Les salariés affirment officiellement leur préférence pour Elco, à 80 %. A leurs yeux, le groupe israélien dispose de plusieurs atouts : la meilleure offre en nombre de salariés et de sites repris : seul celui de Lesquin, dans le Nord, spécialisé dans le froid, ne serait pas repris entièrement et ne bénéficierait d'un contrat de sous-traitance que pour neuf mois.

Constitué d'anciens dirigeants de Brandt

D'autre part, l'état major français d'Elco est en partie constitué d'anciens dirigeants de Brandt et de quelques autres anciens cadres dirigeants de marques comme Tefal ou Thomson. La stratégie d'Elco consisterait à conserver Brandt comme une marque européenne multiproduits. Problème, ce groupe diversifié ne possède en France qu'Airwell, une marque spécialisée dans le traitement de l'air. A rebours de la logique de concentration du secteur, cette stratégie se fonde sur un bilan plus optimiste des atouts de Brandt.

« En termes d'emplois sauvegardés, on ne peut pas comparer les projets d'Elco et de Whirlpool, a plaidé Me Dufresne-Castets, avocat du comité de groupe auprès du tribunal de Nanterre. Le projet américain consiste à dire qu'il faut avoir le courage de supprimer des emplois pour sauvegarder des activités. Mais le mieux disant social de l'offre d'Elco ne signifie pas que le projet ne soit pas solide.
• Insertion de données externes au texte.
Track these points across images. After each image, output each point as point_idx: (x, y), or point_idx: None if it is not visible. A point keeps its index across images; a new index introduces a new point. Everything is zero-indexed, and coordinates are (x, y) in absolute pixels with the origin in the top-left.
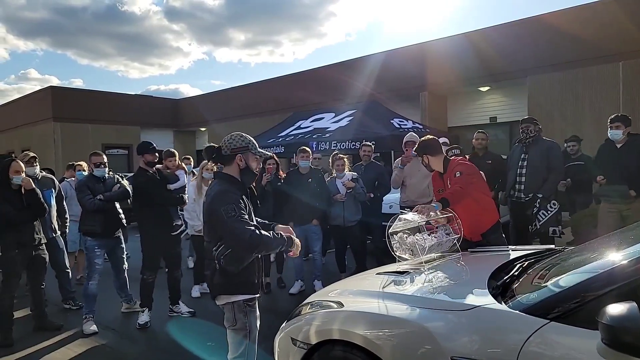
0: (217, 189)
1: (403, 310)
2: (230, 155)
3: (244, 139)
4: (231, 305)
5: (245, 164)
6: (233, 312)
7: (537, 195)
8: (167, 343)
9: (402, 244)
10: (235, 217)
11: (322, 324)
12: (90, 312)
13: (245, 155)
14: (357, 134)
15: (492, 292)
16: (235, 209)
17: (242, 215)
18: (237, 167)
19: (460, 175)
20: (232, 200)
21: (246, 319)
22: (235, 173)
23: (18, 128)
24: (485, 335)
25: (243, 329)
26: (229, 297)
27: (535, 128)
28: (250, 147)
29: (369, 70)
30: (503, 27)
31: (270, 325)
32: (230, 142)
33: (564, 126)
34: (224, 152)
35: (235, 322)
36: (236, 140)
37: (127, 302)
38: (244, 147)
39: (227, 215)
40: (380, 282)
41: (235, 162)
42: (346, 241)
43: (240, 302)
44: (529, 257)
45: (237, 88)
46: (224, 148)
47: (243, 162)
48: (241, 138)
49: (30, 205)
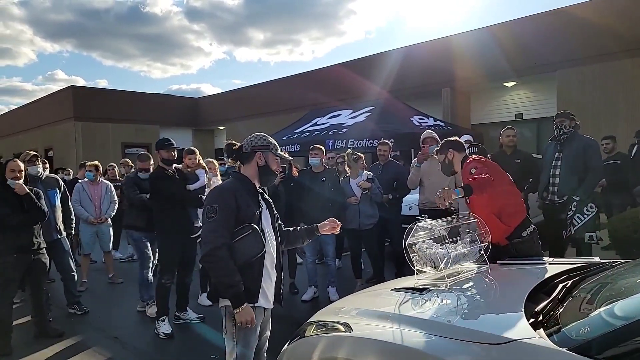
0: (219, 186)
1: (420, 339)
2: (251, 152)
3: (266, 139)
4: (224, 311)
5: (264, 162)
6: (224, 318)
7: (572, 198)
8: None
9: (421, 255)
10: (212, 219)
11: (326, 349)
12: (151, 297)
13: (265, 154)
14: (374, 131)
15: (530, 319)
16: (217, 211)
17: (221, 221)
18: (256, 166)
19: (477, 170)
20: (220, 201)
21: (234, 330)
22: (251, 173)
23: (41, 127)
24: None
25: (231, 339)
26: (223, 300)
27: (572, 123)
28: (272, 147)
29: (389, 67)
30: (529, 20)
31: (279, 336)
32: (252, 140)
33: (595, 123)
34: (245, 149)
35: (225, 330)
36: (258, 139)
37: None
38: (265, 146)
39: (207, 215)
40: (394, 301)
41: (254, 160)
42: (362, 245)
43: (231, 310)
44: (572, 273)
45: (255, 86)
46: (245, 146)
47: (262, 160)
48: (263, 137)
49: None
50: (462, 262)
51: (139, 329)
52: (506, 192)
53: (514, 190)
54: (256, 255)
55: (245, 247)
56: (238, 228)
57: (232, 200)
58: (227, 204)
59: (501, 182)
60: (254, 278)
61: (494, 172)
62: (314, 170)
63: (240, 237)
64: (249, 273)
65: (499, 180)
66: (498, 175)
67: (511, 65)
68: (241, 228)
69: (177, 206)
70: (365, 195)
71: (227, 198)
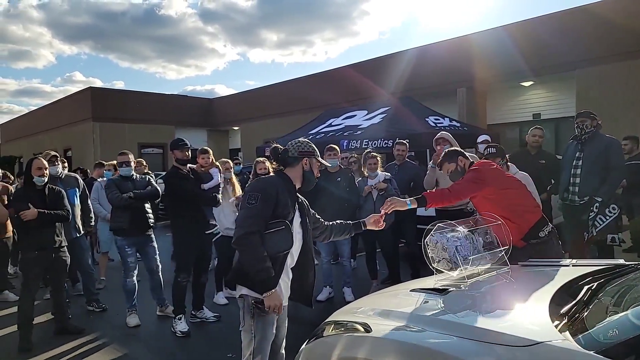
0: (264, 178)
1: (442, 340)
2: (298, 157)
3: (312, 146)
4: (243, 302)
5: (309, 167)
6: (243, 310)
7: (594, 199)
8: (197, 354)
9: (441, 256)
10: (253, 206)
11: (345, 349)
12: (132, 307)
13: (310, 160)
14: (390, 131)
15: (555, 322)
16: (258, 199)
17: (260, 209)
18: (301, 170)
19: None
20: (264, 191)
21: (252, 322)
22: (295, 175)
23: (60, 128)
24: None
25: (249, 332)
26: (240, 288)
27: (593, 123)
28: (316, 154)
29: (404, 66)
30: (547, 19)
31: (295, 336)
32: (299, 145)
33: (615, 123)
34: (291, 153)
35: (243, 322)
36: (304, 145)
37: (160, 305)
38: (311, 152)
39: (248, 201)
40: (414, 302)
41: (300, 164)
42: (377, 245)
43: (250, 301)
44: (596, 275)
45: (269, 87)
46: (291, 150)
47: (308, 165)
48: (309, 144)
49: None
50: (482, 263)
51: (156, 327)
52: (511, 194)
53: (522, 192)
54: (283, 251)
55: (275, 241)
56: (273, 221)
57: (274, 193)
58: (270, 196)
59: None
60: (275, 273)
61: (493, 178)
62: (330, 170)
63: (272, 230)
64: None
65: (501, 183)
66: (498, 180)
67: (529, 65)
68: (276, 222)
69: (192, 205)
70: (381, 196)
71: (271, 190)
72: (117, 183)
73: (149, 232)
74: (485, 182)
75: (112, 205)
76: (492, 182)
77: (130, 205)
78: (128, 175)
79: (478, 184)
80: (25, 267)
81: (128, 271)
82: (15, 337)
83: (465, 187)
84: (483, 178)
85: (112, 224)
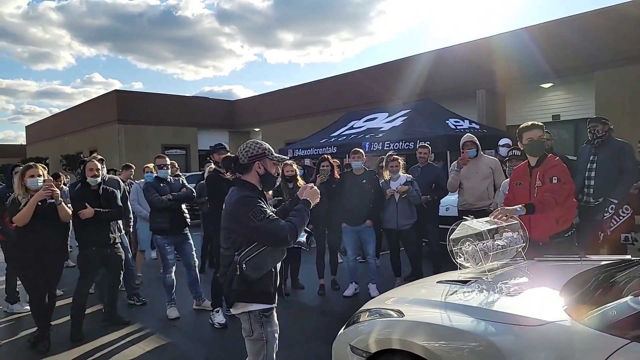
0: (237, 196)
1: (467, 322)
2: (248, 163)
3: (260, 146)
4: (247, 315)
5: (264, 169)
6: (249, 322)
7: (608, 200)
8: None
9: (464, 251)
10: (265, 218)
11: (381, 332)
12: (171, 300)
13: (262, 162)
14: (410, 134)
15: (564, 306)
16: (261, 212)
17: (269, 215)
18: (257, 175)
19: (557, 182)
20: (255, 204)
21: (262, 329)
22: (254, 180)
23: (86, 130)
24: (558, 355)
25: (260, 339)
26: (245, 305)
27: (604, 128)
28: (267, 153)
29: (423, 69)
30: (567, 21)
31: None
32: (247, 151)
33: (634, 124)
34: (242, 161)
35: (252, 332)
36: (252, 148)
37: (197, 299)
38: (261, 154)
39: (257, 220)
40: (441, 291)
41: (254, 170)
42: (400, 244)
43: (256, 312)
44: (604, 269)
45: (289, 89)
46: (241, 157)
47: (262, 168)
48: (257, 145)
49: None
50: (501, 258)
51: (194, 319)
52: (567, 204)
53: (572, 203)
54: (281, 260)
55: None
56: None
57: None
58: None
59: (570, 193)
60: (273, 281)
61: (571, 184)
62: (355, 173)
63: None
64: (268, 278)
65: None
66: (569, 185)
67: (549, 67)
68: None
69: None
70: (403, 198)
71: (255, 200)
72: (155, 185)
73: (186, 231)
74: (570, 183)
75: (153, 207)
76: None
77: (170, 207)
78: (165, 177)
79: (568, 184)
80: (83, 263)
81: (167, 267)
82: (63, 328)
83: (561, 192)
84: (569, 180)
85: (153, 225)
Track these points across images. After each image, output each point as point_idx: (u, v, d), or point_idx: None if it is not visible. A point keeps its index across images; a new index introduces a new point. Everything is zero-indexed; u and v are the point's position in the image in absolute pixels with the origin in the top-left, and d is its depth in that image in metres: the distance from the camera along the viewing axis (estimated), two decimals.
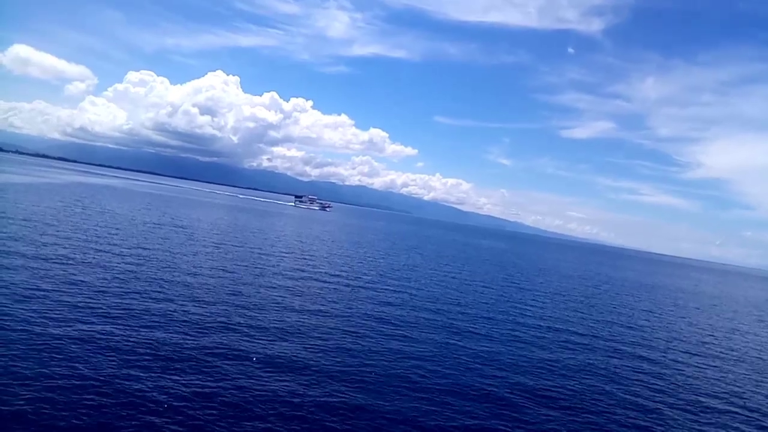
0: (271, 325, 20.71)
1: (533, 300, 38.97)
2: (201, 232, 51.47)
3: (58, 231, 35.78)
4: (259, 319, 21.23)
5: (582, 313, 36.15)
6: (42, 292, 19.82)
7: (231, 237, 51.91)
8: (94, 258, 28.57)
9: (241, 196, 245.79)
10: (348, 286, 32.86)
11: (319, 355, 17.81)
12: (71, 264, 25.98)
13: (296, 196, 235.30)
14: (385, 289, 33.49)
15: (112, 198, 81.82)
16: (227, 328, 19.34)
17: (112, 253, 30.89)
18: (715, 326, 40.30)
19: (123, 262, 28.71)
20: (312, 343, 19.10)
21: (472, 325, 26.19)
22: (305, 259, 43.53)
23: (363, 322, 23.57)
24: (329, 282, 33.37)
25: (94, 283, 22.91)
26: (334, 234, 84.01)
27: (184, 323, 19.04)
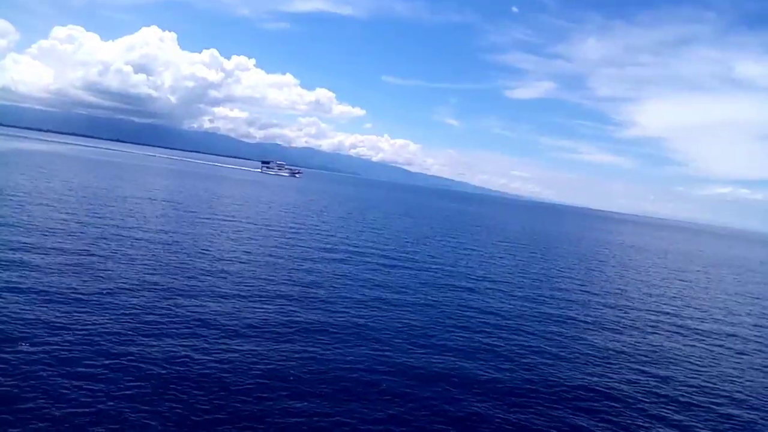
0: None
1: (462, 254, 43.37)
2: (184, 205, 50.76)
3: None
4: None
5: (525, 268, 40.84)
6: None
7: (220, 211, 51.17)
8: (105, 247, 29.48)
9: (190, 161, 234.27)
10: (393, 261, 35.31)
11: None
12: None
13: (263, 162, 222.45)
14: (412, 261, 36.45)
15: (71, 168, 78.58)
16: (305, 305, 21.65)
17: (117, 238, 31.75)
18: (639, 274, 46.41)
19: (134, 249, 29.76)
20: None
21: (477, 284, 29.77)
22: (320, 234, 44.36)
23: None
24: (371, 258, 34.75)
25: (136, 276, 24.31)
26: (323, 203, 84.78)
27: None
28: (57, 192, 45.42)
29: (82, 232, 29.19)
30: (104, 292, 18.89)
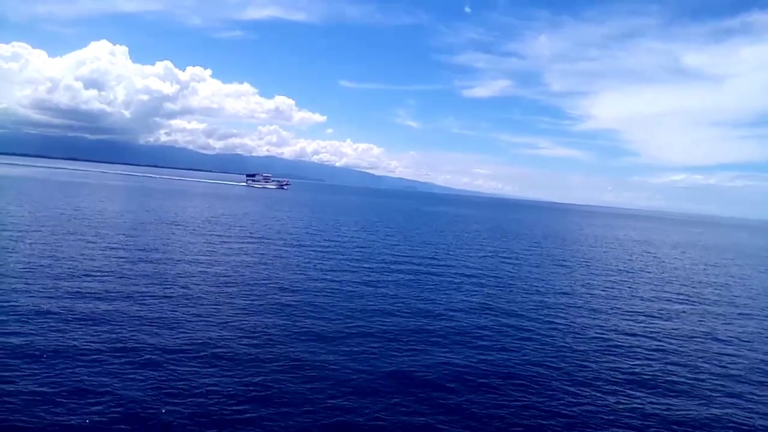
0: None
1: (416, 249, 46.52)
2: (191, 228, 49.88)
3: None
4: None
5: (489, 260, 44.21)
6: None
7: (231, 230, 50.70)
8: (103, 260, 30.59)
9: (160, 177, 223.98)
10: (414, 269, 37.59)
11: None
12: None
13: (248, 175, 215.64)
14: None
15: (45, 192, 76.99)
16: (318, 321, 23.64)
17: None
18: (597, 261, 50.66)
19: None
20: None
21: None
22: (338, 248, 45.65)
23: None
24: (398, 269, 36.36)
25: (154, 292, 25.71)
26: (332, 216, 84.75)
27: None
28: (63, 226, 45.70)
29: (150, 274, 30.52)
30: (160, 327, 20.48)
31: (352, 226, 66.19)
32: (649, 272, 45.42)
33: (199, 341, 17.38)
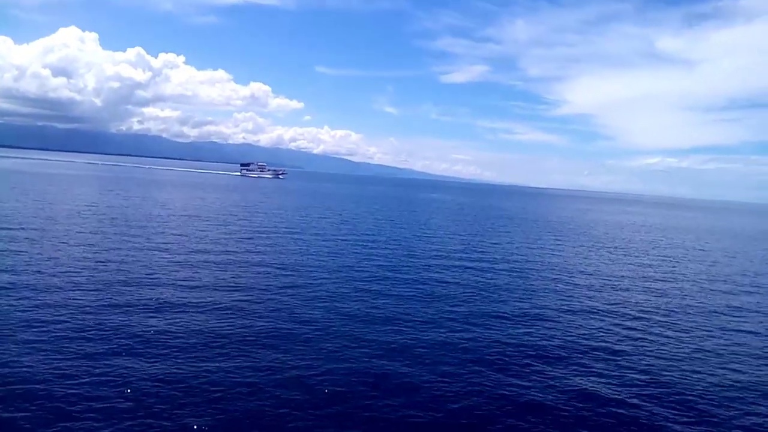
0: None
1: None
2: (205, 221, 48.83)
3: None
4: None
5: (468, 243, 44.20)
6: None
7: (240, 219, 49.77)
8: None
9: (141, 167, 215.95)
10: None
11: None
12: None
13: (242, 165, 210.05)
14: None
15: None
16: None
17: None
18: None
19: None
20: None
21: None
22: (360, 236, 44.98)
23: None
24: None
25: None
26: (340, 204, 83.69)
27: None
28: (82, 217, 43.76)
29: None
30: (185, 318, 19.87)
31: (375, 216, 65.75)
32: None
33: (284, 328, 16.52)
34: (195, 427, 11.58)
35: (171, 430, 11.42)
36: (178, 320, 18.27)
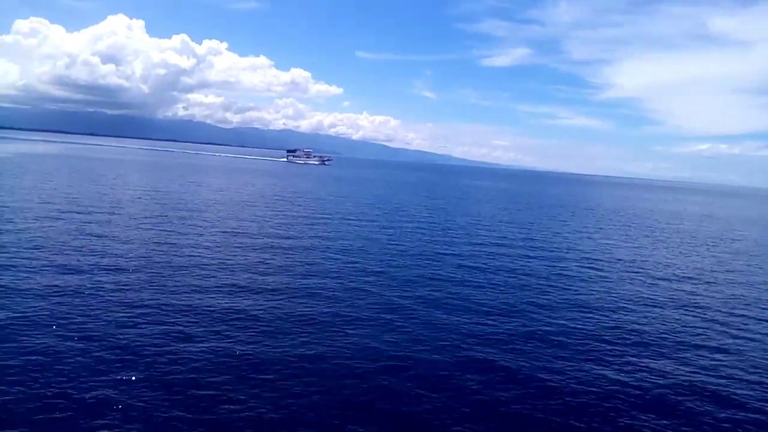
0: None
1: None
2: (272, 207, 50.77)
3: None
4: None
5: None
6: None
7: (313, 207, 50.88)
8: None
9: (193, 153, 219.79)
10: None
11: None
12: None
13: (288, 151, 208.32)
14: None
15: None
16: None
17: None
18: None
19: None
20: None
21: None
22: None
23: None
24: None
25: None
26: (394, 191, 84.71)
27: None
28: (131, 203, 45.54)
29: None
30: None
31: (425, 204, 65.94)
32: None
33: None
34: (294, 409, 11.75)
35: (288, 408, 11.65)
36: (267, 303, 18.67)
L'équipe est constituée, notamment, d'anciens de Brandt, qui ont une parfaite connaissance du secteur, y compris de la distribution. »

Pour Thierry Le Paon, responsable national de l'électroménager, l'intérêt affiché par les candidats en lice « démontre que l'électroménager a un véritable avenir ». Et il regrette que l'occasion d'une vaste réflexion sur les enjeux de ce marché en Europe n'ait pas été saisie.

Cession : la loi de 1985

Choix d'un repreneur : dans les cas de cession d'entreprises sous administration judiciaire, la loi du 25 janvier 1985 précise des critères d'arbitrage : les juges devront retenir « l'offre qui permet, dans les meilleures conditions, d'assurer le plus durablement l'emploi attaché à l'ensemble cédé et le paiement des créanciers » (article 85).

Les objectifs assignés à une reprise :

- sauvegarde des emplois ; - pérennité de ces emplois sauvegardés ;

- paiement des créanciers. Un équilibre souvent difficile à trouver.

Les offres divisent les salariés

Le comité de groupe soutient l'offre d'Elco, mieux disante en termes d'emplois. Mais, selon les sites et les différents projets des repreneurs, des divisions se sont dessinées parmi les salariés.

A l'usine de Lesquin, dans le Nord, spécialisée dans le froid, c'est Arcelik-Beko qui emporte l'adhésion. Le candidat turc propose de reprendre 500 des 670 salariés et de doubler la production d'ici à 2004.

Or, c'est une des activités de Brandt qui intéresse le moins les autres concurrents, bien plus alléchés par la cuisson. En revanche, le projet turc ne prévoit pas de conserver en interne les productions des sites vendéens d'Esswein (960 salariés) et Aizenay (310). Cette dernière usine, spécialisée dans les fours à micro onde (aussi en sous-traitance pour Electrolux et Miele) pourrait être rachetée par cinq cadres. Le projet est soutenu par la CGT et la CGC. Il suppose une reprise par l'italien Candy, qui leur garantirait un volume de commandes sur trois ans et des prix fixés pour la première année. Whirlpool leur apparaît comme un concurrent vite menaçant, Arcelik n'a pas d'expérience dans l'encastrable haut de gamme, et Elco propose un projet concurrent pour le site, avec une menace de fermeture pour une partie de la tôlerie, selon le délégué CGT du site.